When I was sixteen years old I had an awful time trying to get to sleep at night being that I had so many ideas rumbling around in my head. Sometimes it took me two to three hours to finally hit the hay. One of those "long" nights a thought struck me by surprise, "Why don´t you pray? Maybe an Our Father?"

In 1987, around Easter, an aunt of mine invited me to accompany her to Mass. I was happy to go with her even though I didn´t see myself as the "pious type." When it was time to receive Communion she asked me why I wasn´t going up to receive. I knew I wasn´t prepared for it.

I don´t know exactly why but this is where it all started. And being that I am not a person to do things halfway I decided to totally change my life. From that moment on I began going to daily Mass. I would get up an hour earlier to be at seven o´clock Mass. I bought a New Testament and that was the first thing in hand when I left in the morning. I strengthened my sacramental life but I decided to defer receiving Communion until Easter 1988 so I could truly prepare myself for an entire year.

§ **Information supplied**:
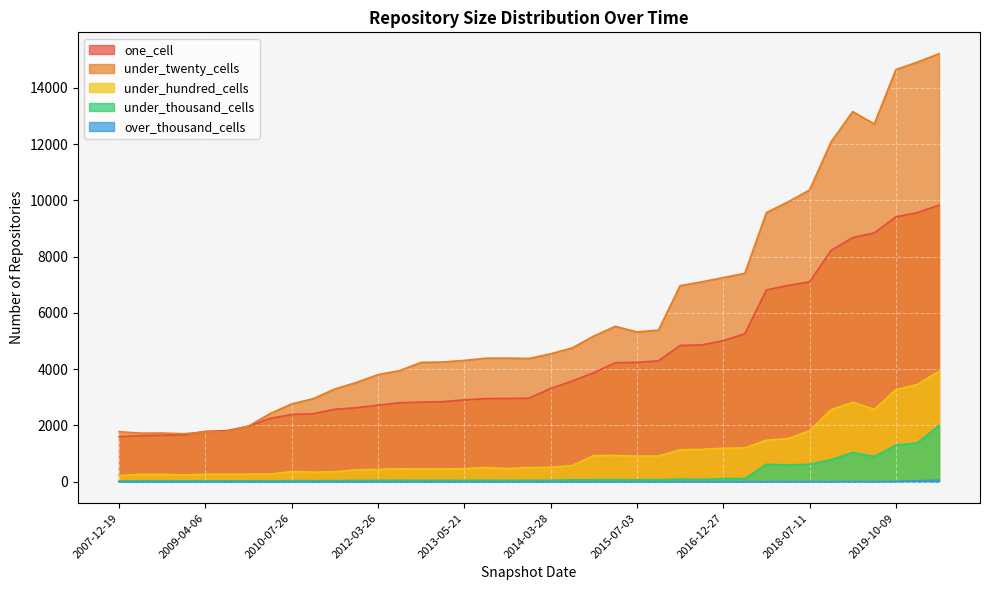

Is the value of under_hundred_cells at 2008-10-10 greater than the value of under_twenty_cells at 2012-07-13?

No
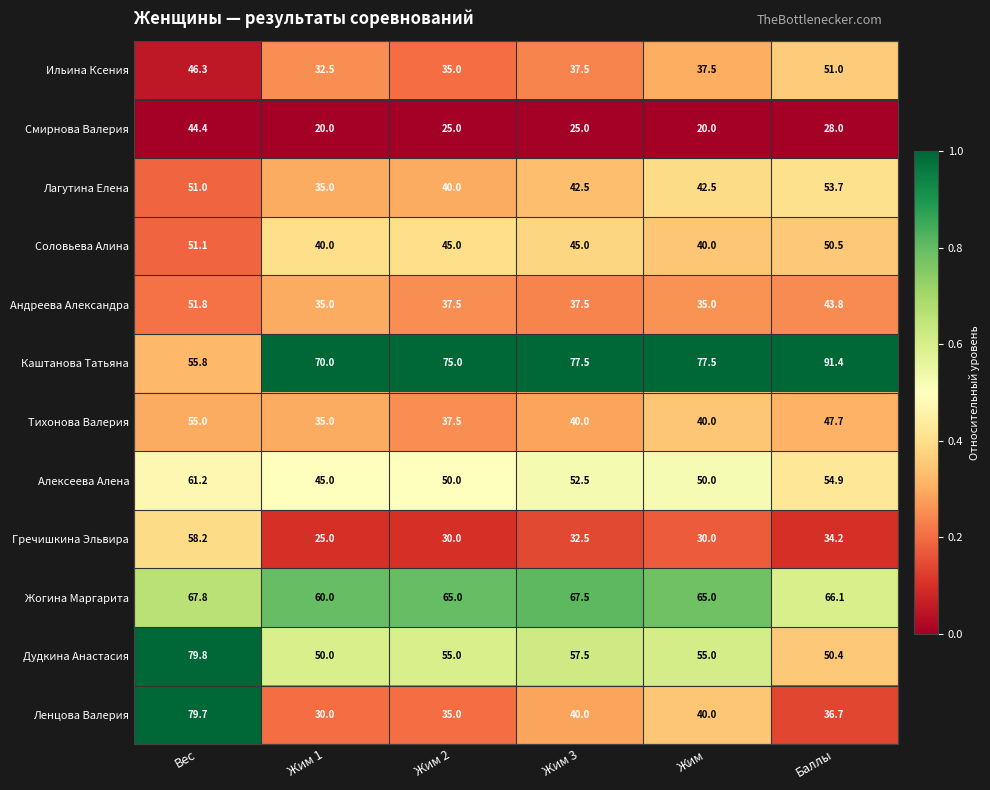

Read the Тихонова Валерия value at Жим 2.

37.5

§ **List of tasks**:
- 1) In the faith account, until when did the writer decide to put off receiving Communion?
- 2) Copy the faith account word for word, starting with "I don´t know" and going on through "an entire year.".
- 3) Carry on the faith account from the point where it stops.
The lines play no part in this.

§ **Per-task outputs**:
- 1) Until Easter 1988.

- 2)
I don´t know exactly why but this is where it all started. And being that I am not a person to do things halfway I decided to totally change my life. From that moment on I began going to daily Mass. I would get up an hour earlier to be at seven o´clock Mass. I bought a New Testament and that was the first thing in hand when I left in the morning. I strengthened my sacramental life but I decided to defer receiving Communion until Easter 1988 so I could truly prepare myself for an entire year.

- 3)
With this sudden burst of religious fervor, which wasn´t brought on by anyone but God and myself, I also thought of how I could combine my Catholic faith and my future profession. One day I saw a poster at my parish. It was of the Franciscans and it read: "Do you like friendships, fraternity and simplicity?" Being that I liked all three I called and went to visit a small Franciscan community in Bavaria, about two hours from Munich. I simply loved it and I really thought that the religious life was for me, but I still had one year of school left.

This period of my life also featured a number of difficulties, both internal and external, because many of those around me didn´t like the idea of my decision to draw closer to God. One of the first consequences was that I lost almost all my friends -- well, let´s call them acquaintances -- and it took a while to get in with a group of new friends with whom I could share my faith. This was particularly painful. Most of the time people would just react with indifference, but at times I was faced with open hostility and it wasn´t always easy to accept these humiliations with Christian charity and humility. There were a few moments when some tears would escape my eyes when the resistance was especially cruel.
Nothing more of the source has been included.